High Prices Are Just One Reason Americans Spend More on Healthcare Than Europeans


Medicine, Health Care High Prices Are Just One…

Published: March 13, 2018.
Released by University of Pennsylvania School of Medicine  

PHILADELPHIA — High drug prices as well as the excessive use of imaging and surgical procedures, and excessive administrative burdens contribute the majority to America’s health care overspending compared to Europe, argues policy expert Ezekiel J. Emanuel, MD, PhD, chair of the department of Medical Ethics and Health Policy at the Perelman School of Medicine at the University of Pennsylvania, in an editorial in this week’s JAMA.

Americans average a whopping $9,403 per person in annual health care spending, which is much more than the per-capita health spending in other wealthy, aging countries–Germans and Dutch, for example, average $5,182 and $5,202 respectively. But while America’s higher prices tend to get most of the attention in analyses of its health care overspending, there are also big differences in the volumes of health care purchases.

“There are twice as many caesarean deliveries per capita in the United States compared to the Netherlands, for example,” Emanuel said. “That difference in volume clearly is a major contributor to the overall spending discrepancy–$62 per capita for caesareans in the US vs. $9 in the Netherlands.”

In the editorial, Emanuel noted that administrative costs are another big contributor, accounting for $752 per-capita of Americans’ annual health care spending, versus just $208 in the Netherlands, and $232 in Germany. He argued that health care policy in America should take aim at these major drivers of excessive spending, which could free up hundreds of billions of dollars for better social uses.

The editorial referenced a new analysis from other researchers in the same issue of JAMA which included a comparison of health care expenditures in the U.S. and ten other wealthy countries, most in Europe, and showed that on a per-capita basis, the U.S. spends roughly twice as much as these peer countries. Using the data from this analysis as well as from other sources, Emanuel highlighted several key drivers of this huge spending difference.

One consists of high-price, high-volume surgical procedures such as caesareans, knee and hip replacements, coronary artery bypasses, and angioplasties. Americans per-capita spend 2 to 6 times more on these procedures than their peer country counterparts. “Just the top 25 of these high-margin, high-volume procedures, with cost differences of $20-$40 per capita, explains approximately 20 percent of the per-capita healthcare spending difference between the U.S. and other high-income countries,” Emanuel said.

Administrative bloat in the U.S. is a second major spending driver, with per-capita costs that are three to five times higher than costs in peer countries.

Medical imaging procedures, meaning mostly CT scans and MRIs, are a third major driver of spending differences, and also involve both high prices and high volumes. “CT scans alone account for $220 in annual per-capita spending in the U.S., compared to $23 per-capita in the Netherlands for example,” he writes.

## [Dataset entries]

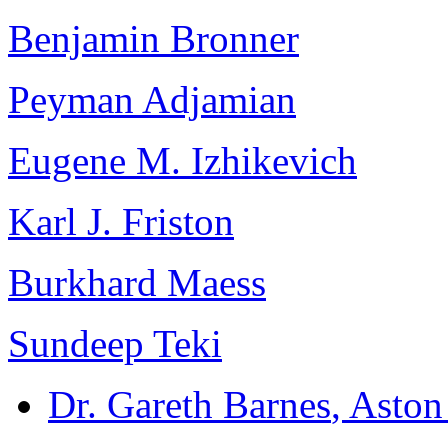
Benjamin Bronner
Peyman Adjamian
Eugene M. Izhikevich
Karl J. Friston
Burkhard Maess
Sundeep Teki
Dr. Gareth Barnes
, Asto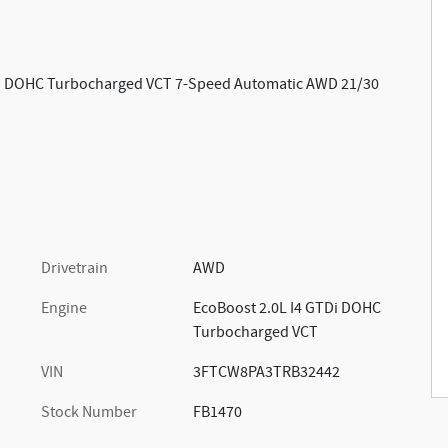
TDi DOHC Turbocharged VCT 7-Speed Automatic AWD 21/30
Drivetrain
AWD
Engine
EcoBoost 2.0L I4 GTDi DOHC
Turbocharged VCT
VIN
3FTCW8PA3TRB32442
Stock Number
FB1470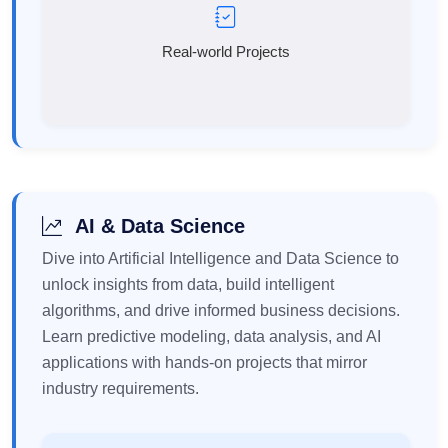
Real-world Projects
AI & Data Science
Dive into Artificial Intelligence and Data Science to
unlock insights from data, build intelligent
algorithms, and drive informed business decisions.
Learn predictive modeling, data analysis, and AI
applications with hands-on projects that mirror
industry requirements.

## [Work order 1]
According to the health care spending article, what amount of Americans' annual per-capita health care spending goes to administrative costs?
## [Work order 2]
Carry on the health care spending article from its final sentence.
The entries are separate from the health care spending article.

## [Expected output 1]
$752

## [Expected output 2]
The fourth major driver, pharmaceuticals spending, is the only one where high prices are the dominant factor. Americans spend $1,443 per capita on pharmaceuticals, versus $566 for Swedes, for example, yet this huge excess is almost entirely due to higher U.S. prices, not higher volume.

Doctors, too, cost more in America; their average salary is higher than the averages in most peer countries. Yet Americans’ net per-capita spending on doctors’ salaries isn’t much greater than in peer countries, because there are proportionately fewer doctors in the U.S. “There are just 2.6 physicians per 1,000 citizens in the U.S., whereas in Germany the ratio is 4.1 per 1,000 and in Sweden 4.2 per 1,000,” Emanuel said. “The difference in per-capita spending on doctors’ salaries accounts for only 4 percent of the overall health spending gap.”

Emanuel emphasized that the four largest drivers of excess U.S. spending — high-price-high-volume procedures, administrative bloat, excessive medical imaging, and pharmaceutical spending — account for about two-thirds of the overall per-capita spending gap, and thus should be the prime targets of cost-reduction policies.

Such policies should include government regulation to force down drug prices; mandatory shared decision-making among doctors to reduce the overuse of expensive procedures and imaging; Medicare-style reference pricing to lower per-procedure costs; and automated/electronic record-keeping to reduce administrative costs.

Even if such policies were to achieve proportionately only a modest amount of reduction, they would liberate very large sums, given the scale of the problem. “If we in the United States could lower the prices and per-capita volumes of our CT scans, MRIs, and just the top 25 high-volume-high-price surgical procedures to those of the Netherlands, for example, we would see savings of about $425 per capita, or a total of $137 billion,” Emanuel said.

Of the many alternative uses that could be made of that much money, he added, probably none could be worse than its current wastage on unnecessary — and often risky — medical procedures.